The problem: I have run out of storage space. Four 200GB parallel ATA hard drives configured as separate, single drives, is a management nightmare, and for the past six months or so, I have been shuffling data back and forth between these drives, trying to maintain some sort of order while using up increasingly smaller bits of free space. I eventually ended up with 3 of the drives having 0 bytes of free space, and the fourth drive so full it would not hold my latest batch of photos. Something needed to be done.
The goals of this project were twofold. First, to increase available storage space. Second, to introduce some sort of RAID because the prospect of losing huge swaths of data when one of those drives kicked the bucket was looking increasingly worrisome.
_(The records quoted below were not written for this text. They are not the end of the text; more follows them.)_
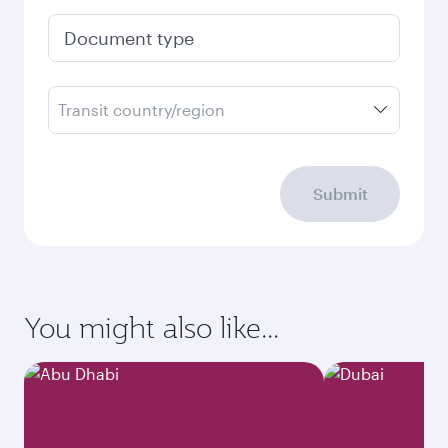
Document type
Transit country/region
Submit
You might also like...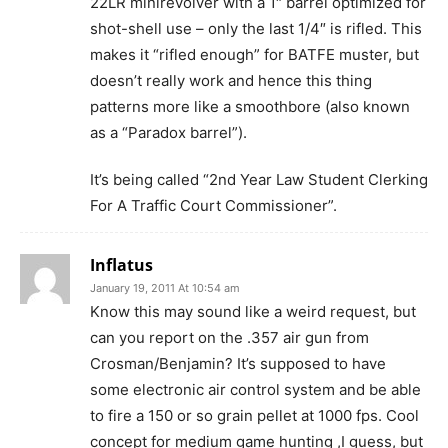
22LR minirevolver with a 1″ barrel optimized for
shot-shell use – only the last 1/4″ is rifled. This
makes it “rifled enough” for BATFE muster, but
doesn’t really work and hence this thing
patterns more like a smoothbore (also known
as a “Paradox barrel”).
It’s being called “2nd Year Law Student Clerking
For A Traffic Court Commissioner”.
Inflatus
January 19, 2011 At 10:54 am
Know this may sound like a weird request, but
can you report on the .357 air gun from
Crosman/Benjamin? It’s supposed to have
some electronic air control system and be able
to fire a 150 or so grain pellet at 1000 fps. Cool
concept for medium game hunting ,I guess, but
Since this is a personal file server, I wanted it to be fairly cheap. Performance really isn't a big concern for me. The files I'm hosting are primarily media (audio, video, and photos), with file sizes in the megabyte and up range. Files of this size do not stress filesystem performance, nor I/O performance, so it should be easy to meet my goals. Software RAID 5 seemed to offer the promise of cheap, reasonably fast storage space able to withstand the death of any single drive. Perfect.
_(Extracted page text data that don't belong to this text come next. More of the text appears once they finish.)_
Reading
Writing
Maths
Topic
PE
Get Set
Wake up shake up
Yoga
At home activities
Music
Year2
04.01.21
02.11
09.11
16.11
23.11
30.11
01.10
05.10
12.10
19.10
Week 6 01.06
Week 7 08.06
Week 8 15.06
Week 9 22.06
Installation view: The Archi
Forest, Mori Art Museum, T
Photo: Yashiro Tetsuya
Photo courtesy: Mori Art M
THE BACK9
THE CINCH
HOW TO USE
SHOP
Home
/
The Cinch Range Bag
I've filled 800GB of space, so I need more than that. At the same time, I don't want to go overboard building a multi-terabyte server that will take years to fill. 900GB is a reasonable place to start, and with 300GB hard drives at the ideal price point, I purchased four, which would give me 1200GB of raw disk space, or 900GB after one disk worth of parity information. Since this represents just over 12% more storage space, the ability to expand my array at a later date is a critical component. Luckily, this functionality is just now being added to the linux software RAID driver, called md. The array I create today can be expanded tomorrow with a simple kernel upgrade. So far, so good.
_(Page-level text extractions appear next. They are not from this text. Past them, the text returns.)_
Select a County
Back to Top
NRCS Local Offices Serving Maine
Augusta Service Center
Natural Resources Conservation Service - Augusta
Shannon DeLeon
Routing cables for 4 IDE drives was painful enough, and Parallel ATA is a dying technology anyway, so I opted to use Serial ATA drives. This would require a new motherboard. Since I planned on starting with 4 drives and wanted room for expansion, I needed a board with more than 4 SATA ports. The MSI K8N Neo4 Platinum caught my eye. It's cheaper than I generally like for a motherboard, but so far has proved to be very solid. The motherboard upgrade then necessitated a CPU and RAM upgrade, since the components in my old server are 5 years old and are not compatible. The cheapest CPU that the motherboard would accept, and a 1GB stick of Crucial RAM rounded out the basic hardware:
- MSI K8N Neo4 Platinum motherboard
- AMD Athlon64 3000+ CPU
- Crucial 1GB DDR1-400 DIMM
- 4 x Seagate 7200.9 300GB SATA HDDs
- Fedora Core 5 X86-64 linux distribution
- md driver / mdadm (no raidtools package)
Fedora Core has fairly respectable RAID setup built right into the installer, but for various reasons I chose to set up the array after I had installed the OS. With the 4 hard drives plugged into the first four SATA ports (/dev/sda through /dev/sdd), array creation was a breeze:
When creating a raid5 array, mdadm does not generate parity information across all disks in the array by reading data stripes and then writing the parity stripe, as you might expect. Instead, it creates a degraded array with one fewer drives than you specify, and then adds the last drive as a spare. This causes the array to be rebuilt, and the spare gets all the writes. This way is about twice as fast, but it makes the initial array creation look like it's building a raid4 array rather than a raid5. Be forewarned.
With these 4 drives (speed is primarily dependent on drive size rather than number of devices), the initial array creation took about 3 hours, though the array was usable during creation. I formatted the array, copied my old data over to it, and was up and running in no time. Not a moment too soon, as it happened. While I was preparing to erase and repurpose the drives from the old file server, I had a bearing sieze in one of the drives, rendering it inoperable.